Selected excerpt START

- Active: 7 February 1860–1 May 1961
- Country: United Kingdom
- Branch: Volunteer Force/Territorial Force/Territorial Army
- Role: Infantry
- Size: 1–3 Battalions
- Part of: Surrey Brigade 47th (2nd London) Division
- Garrison/HQ: Bermondsey
- Engagements: Second Boer War; World War I: Western Front; Salonika; Palestine; ; World War II: France; North Africa; Alamein; Italy; North West Europe; ;

Commanders
- Notable commanders: Samuel Bourne Bevington

= 22nd (County of London) Battalion, London Regiment (The Queen's) =

The 22nd (County of London) Battalion, London Regiment (The Queen's) was an auxiliary unit of the British Army. Formed in 1908 from Volunteer units in the Surrey suburbs of London that dated back to 1860, it was part of the London Regiment in the Territorial Force (TF). Its battalions served on the Western Front and in Palestine during World War I. When the London Regiment was abolished in 1937 the unit reverted to the Queen's Royal Regiment (West Surrey) and during World War II its battalions fought in North Africa, Tunisia, Italy and North West Europe. It was amalgamated with other battalions into the Queen's Regiment in 1961.

==Volunteer Force==
The invasion scare of 1859 led to the creation of the Volunteer Force and huge enthusiasm for joining Rifle Volunteer Corps (RVCs) composed of part-time soldiers eager to supplement the Regular British Army in time of need. Among the RVCs raised in the county of Surrey at this time were those from Bermondsey and Rotherhithe in the south-east suburbs of London:
- 10th (Bermondsey) Surrey RVC, raised as two companies on 7 February 1860
- 23rd (Rotherhithe) Surrey RVC, raised on 1 February 1861; it had two companies by 1866, increased to six by 1868.

These two units were attached for administrative purposes to the larger 19th (Lambeth) Surrey RVC, but on 10 October 1868 they were grouped into the 4th Administrative Battalion with its headquarters (HQ) at Bermondsey, moving to Rotherhithe the following year. Captain-Commandant James Payne of the 23rd was appointed Lieutenant-Colonel of the battalion. Samuel Bourne Bevington, a member of a leading Bermondsey industrial family, had enlisted as a Private in the 1st Surrey Rifles in 1859. He was appointed Captain-Commandant of the 10th Surrey RVC on 22 February 1868 and promoted to Major of the 4th Admin Bn under Payne's command on 17 December 1873. Payne remained commanding officer (CO) until 26 July 1884, when Bevington was promoted to succeed him. Bevington was CO of the battalion from until 1899 and later became the first mayor of the new Metropolitan Borough of Bermondsey.

Selected excerpt END
Dataset extract START

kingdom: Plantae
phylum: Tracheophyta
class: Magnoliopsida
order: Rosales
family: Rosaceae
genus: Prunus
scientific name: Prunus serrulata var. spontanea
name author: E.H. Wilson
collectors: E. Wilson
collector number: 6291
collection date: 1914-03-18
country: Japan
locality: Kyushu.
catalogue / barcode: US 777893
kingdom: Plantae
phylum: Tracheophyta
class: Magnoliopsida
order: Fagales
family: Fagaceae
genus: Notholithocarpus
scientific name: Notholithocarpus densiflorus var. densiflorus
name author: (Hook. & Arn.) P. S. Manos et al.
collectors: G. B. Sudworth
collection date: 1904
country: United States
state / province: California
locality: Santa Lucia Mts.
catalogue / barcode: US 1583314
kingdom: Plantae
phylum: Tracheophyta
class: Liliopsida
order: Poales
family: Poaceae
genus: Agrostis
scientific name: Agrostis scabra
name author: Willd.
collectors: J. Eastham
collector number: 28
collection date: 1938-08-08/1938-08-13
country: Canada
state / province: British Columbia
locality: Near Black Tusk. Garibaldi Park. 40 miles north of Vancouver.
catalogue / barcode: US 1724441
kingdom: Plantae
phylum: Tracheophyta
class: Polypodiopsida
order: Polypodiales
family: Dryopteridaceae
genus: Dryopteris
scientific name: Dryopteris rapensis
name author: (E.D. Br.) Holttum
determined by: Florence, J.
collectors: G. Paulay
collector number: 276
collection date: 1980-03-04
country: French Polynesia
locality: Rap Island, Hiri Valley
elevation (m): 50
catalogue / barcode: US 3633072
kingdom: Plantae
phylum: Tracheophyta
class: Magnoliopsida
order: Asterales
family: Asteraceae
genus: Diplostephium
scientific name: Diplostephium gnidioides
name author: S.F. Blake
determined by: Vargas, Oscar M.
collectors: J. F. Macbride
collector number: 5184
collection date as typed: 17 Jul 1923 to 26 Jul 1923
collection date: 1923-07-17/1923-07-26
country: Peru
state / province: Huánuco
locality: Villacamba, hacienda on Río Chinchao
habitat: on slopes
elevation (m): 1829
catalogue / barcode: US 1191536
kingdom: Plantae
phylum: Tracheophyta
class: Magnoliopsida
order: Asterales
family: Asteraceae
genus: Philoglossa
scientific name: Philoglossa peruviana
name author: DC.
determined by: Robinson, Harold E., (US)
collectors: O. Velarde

Dataset extract END

* Tasks and exercises *
(a) From the article on the 22nd (County of London) Battalion, list every place where the opening summary says the unit's battalions fought during World War II.
(b) Edit the article on the 22nd (County of London) Battalion by giving the part starting with "These two units" and going on through "Borough of Bermondsey." again, with "Rotherhithe" changed to "Southwark".

* Responses by item number *
(a)
North Africa
Tunisia
Italy
North West Europe

(b)
These two units were attached for administrative purposes to the larger 19th (Lambeth) Surrey RVC, but on 10 October 1868 they were grouped into the 4th Administrative Battalion with its headquarters (HQ) at Bermondsey, moving to Southwark the following year. Captain-Commandant James Payne of the 23rd was appointed Lieutenant-Colonel of the battalion. Samuel Bourne Bevington, a member of a leading Bermondsey industrial family, had enlisted as a Private in the 1st Surrey Rifles in 1859. He was appointed Captain-Commandant of the 10th Surrey RVC on 22 February 1868 and promoted to Major of the 4th Admin Bn under Payne's command on 17 December 1873. Payne remained commanding officer (CO) until 26 July 1884, when Bevington was promoted to succeed him. Bevington was CO of the battalion from until 1899 and later became the first mayor of the new Metropolitan Borough of Bermondsey.